REQUIRED ACTIONS
1. In the VQA v2.0 page, turn the paragraph beginning "Visual question answering requiring annotators" into a short bulleted list that keeps its main facts.
2. According to the VQA v2.0 page, what must annotators do for yes/no questions in addition to typing an answer in the text field?
═══ SOURCE PASSAGE
VQA v2.0 - Visual Question Answering

Visual question answering requiring annotators to answer natural language questions about images, based on the VQA v2.0 dataset (Goyal et al., CVPR 2017). Supports both open-ended and yes/no question types.

Configuration Fileconfig.yaml

# VQA v2.0 - Visual Question Answering
# Based on Goyal et al., CVPR 2017
# Paper: https://arxiv.org/abs/1612.00837
# Dataset: https://visualqa.org/
#
# This task presents an image and a natural language question about it.
# Annotators provide a free-form answer and, for yes/no questions,
# also select from a radio button group.
#
# Question Types:
# - yes/no: Questions that can be answered with yes or no
# - number: Questions asking about counts or quantities
# - other: Open-ended questions requiring descriptive answers
#
# Annotation Guidelines:
# 1. Look at the image carefully
# 2. Read the question
# 3. Provide a concise, accurate answer in the text field
# 4. For yes/no questions, also select the appropriate radio button
# 5. Answer based only on what you can see in the image

annotation_task_name: "VQA v2.0 - Visual Question Answering"
══════
═══ ENTRIES SUPPLIED
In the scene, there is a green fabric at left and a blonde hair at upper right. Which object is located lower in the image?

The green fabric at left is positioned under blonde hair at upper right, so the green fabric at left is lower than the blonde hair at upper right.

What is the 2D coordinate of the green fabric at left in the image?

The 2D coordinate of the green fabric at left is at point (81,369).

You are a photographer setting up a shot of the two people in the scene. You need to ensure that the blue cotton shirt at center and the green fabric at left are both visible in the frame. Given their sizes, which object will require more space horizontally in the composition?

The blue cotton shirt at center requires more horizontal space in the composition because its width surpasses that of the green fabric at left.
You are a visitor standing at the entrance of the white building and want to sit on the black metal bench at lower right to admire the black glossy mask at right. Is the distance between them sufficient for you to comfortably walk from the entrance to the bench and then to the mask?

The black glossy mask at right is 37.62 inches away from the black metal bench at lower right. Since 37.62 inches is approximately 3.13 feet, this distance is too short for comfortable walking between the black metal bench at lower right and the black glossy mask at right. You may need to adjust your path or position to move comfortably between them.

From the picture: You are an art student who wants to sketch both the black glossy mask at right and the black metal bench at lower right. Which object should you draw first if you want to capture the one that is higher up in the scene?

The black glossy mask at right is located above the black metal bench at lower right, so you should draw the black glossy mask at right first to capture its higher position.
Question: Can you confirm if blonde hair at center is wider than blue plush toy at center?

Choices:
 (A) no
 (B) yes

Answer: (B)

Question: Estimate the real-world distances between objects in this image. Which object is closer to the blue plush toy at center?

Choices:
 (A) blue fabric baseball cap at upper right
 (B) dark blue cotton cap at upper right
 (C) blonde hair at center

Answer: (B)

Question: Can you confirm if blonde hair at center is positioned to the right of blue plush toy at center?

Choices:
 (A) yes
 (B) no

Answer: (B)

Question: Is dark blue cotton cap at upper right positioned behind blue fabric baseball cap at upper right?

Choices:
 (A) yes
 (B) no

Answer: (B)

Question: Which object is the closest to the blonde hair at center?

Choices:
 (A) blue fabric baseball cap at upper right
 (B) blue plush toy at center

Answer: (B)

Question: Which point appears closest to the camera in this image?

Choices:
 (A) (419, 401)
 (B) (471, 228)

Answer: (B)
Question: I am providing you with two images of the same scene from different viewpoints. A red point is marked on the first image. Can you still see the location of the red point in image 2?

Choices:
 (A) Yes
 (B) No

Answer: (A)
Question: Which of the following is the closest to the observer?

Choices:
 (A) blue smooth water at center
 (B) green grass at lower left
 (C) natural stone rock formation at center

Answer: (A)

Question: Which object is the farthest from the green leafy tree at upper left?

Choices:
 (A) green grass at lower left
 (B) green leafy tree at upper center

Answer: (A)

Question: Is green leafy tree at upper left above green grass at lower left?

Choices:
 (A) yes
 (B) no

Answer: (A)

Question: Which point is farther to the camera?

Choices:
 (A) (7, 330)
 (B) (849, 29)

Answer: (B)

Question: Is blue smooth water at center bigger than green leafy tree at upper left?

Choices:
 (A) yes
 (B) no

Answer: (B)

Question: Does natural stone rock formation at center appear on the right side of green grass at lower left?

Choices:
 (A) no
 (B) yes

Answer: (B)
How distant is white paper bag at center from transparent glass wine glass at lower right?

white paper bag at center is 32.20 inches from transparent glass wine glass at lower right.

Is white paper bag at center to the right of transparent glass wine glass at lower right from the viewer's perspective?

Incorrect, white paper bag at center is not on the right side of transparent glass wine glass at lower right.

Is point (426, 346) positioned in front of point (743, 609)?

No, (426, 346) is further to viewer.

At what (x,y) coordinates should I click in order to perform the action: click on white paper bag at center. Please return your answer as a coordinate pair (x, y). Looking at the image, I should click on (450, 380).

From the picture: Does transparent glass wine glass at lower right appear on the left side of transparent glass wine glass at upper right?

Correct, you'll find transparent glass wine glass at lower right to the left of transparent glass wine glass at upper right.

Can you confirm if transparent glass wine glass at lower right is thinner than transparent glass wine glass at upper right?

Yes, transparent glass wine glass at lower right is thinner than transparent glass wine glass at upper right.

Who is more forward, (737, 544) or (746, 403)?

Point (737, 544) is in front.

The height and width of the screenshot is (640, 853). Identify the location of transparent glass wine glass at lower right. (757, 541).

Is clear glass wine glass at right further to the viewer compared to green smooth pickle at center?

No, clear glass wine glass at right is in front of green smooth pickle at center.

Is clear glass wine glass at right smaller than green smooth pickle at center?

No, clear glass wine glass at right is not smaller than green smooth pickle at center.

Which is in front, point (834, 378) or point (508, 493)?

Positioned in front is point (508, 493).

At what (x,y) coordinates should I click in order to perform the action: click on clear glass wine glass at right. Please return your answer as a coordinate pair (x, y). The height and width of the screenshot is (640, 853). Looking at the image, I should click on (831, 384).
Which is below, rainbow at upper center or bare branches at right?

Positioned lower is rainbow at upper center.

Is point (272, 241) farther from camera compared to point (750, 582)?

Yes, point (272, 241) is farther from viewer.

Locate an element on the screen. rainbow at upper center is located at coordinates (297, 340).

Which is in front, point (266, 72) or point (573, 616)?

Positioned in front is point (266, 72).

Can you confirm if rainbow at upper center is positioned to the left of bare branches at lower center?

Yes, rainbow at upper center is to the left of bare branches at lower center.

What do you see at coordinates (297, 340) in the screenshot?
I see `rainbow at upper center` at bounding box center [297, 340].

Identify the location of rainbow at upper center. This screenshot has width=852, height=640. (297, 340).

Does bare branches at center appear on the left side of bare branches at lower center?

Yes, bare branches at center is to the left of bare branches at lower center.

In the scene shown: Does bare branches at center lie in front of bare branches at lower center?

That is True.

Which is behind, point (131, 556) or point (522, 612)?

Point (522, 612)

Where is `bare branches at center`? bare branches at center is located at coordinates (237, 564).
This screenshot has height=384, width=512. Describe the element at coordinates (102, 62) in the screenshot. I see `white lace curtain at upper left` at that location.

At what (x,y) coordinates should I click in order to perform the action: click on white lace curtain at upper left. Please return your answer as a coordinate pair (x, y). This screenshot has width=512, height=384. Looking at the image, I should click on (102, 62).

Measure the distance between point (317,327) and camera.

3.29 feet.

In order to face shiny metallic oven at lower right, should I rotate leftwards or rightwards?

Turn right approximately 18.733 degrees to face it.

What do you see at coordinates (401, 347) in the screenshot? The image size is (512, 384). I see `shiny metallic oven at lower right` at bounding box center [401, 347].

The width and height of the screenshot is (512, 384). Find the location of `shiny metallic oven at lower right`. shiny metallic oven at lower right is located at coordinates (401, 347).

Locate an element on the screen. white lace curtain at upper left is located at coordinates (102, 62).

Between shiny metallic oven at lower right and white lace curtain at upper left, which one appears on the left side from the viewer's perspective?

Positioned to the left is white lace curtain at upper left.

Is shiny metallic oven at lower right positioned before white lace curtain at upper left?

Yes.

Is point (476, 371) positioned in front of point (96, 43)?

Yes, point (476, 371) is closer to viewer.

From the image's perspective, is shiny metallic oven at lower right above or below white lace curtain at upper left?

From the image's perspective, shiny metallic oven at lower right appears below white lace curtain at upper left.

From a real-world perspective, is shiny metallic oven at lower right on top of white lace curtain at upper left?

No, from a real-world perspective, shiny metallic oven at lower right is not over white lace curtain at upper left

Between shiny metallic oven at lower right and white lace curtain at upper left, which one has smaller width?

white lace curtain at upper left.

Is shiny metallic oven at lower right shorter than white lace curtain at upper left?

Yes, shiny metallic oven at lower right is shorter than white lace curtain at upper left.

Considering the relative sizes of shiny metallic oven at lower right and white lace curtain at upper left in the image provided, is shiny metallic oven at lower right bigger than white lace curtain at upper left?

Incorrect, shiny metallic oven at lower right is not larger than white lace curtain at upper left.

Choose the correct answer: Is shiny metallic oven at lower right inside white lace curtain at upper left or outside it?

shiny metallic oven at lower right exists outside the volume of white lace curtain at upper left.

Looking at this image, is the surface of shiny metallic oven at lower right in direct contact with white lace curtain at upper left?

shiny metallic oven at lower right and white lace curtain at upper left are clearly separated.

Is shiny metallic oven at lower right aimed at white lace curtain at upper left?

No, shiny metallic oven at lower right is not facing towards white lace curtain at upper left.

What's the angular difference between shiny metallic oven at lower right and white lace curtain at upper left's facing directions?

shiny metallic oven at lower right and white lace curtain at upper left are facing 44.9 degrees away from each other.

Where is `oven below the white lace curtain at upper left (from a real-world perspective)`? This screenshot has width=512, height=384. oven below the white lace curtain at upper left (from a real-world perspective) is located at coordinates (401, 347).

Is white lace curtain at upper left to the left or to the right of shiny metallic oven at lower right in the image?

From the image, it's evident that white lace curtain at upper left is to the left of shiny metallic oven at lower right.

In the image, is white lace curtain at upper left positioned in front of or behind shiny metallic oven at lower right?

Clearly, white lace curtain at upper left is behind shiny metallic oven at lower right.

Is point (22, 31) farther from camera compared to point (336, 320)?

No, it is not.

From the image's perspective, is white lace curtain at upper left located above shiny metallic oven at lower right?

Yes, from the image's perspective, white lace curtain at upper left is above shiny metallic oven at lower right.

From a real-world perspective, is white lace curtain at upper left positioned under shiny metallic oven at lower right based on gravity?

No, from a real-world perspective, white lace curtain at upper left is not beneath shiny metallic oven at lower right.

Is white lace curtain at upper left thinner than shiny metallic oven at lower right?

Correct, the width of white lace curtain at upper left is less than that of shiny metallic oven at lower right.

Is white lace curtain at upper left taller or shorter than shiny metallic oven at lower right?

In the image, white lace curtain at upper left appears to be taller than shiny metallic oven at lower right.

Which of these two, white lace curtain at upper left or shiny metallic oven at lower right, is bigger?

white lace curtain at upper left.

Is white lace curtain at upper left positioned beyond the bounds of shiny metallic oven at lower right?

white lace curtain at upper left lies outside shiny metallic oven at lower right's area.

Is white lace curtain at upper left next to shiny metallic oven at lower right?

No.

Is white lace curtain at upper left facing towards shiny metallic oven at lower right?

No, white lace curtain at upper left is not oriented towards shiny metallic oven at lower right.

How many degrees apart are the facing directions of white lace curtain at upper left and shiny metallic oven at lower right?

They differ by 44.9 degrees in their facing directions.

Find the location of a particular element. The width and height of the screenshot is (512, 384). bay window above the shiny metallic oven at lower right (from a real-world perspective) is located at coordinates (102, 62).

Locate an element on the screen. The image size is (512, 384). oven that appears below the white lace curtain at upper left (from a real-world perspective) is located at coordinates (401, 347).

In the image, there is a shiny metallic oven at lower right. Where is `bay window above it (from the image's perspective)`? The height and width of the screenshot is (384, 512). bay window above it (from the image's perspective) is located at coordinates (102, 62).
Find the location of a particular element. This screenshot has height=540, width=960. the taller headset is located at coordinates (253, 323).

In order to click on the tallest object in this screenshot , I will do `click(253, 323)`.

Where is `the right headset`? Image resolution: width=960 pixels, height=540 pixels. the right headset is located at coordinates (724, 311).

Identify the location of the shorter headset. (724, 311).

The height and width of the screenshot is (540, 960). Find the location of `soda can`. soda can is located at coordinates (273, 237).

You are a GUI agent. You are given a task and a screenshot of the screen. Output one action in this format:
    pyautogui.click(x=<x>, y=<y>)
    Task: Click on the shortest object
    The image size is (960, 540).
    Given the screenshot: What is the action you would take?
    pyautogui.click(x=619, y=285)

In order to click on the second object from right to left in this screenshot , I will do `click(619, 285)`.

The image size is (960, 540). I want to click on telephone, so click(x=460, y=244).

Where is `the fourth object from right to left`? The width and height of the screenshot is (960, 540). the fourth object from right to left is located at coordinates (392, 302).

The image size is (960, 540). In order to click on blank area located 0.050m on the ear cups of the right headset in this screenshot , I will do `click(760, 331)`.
══════
TASK ANSWERS
1.
- Annotators answer natural language questions about images.
- The task is based on the VQA v2.0 dataset (Goyal et al., CVPR 2017).
- It supports open-ended and yes/no question types.

2. They also select the appropriate radio button.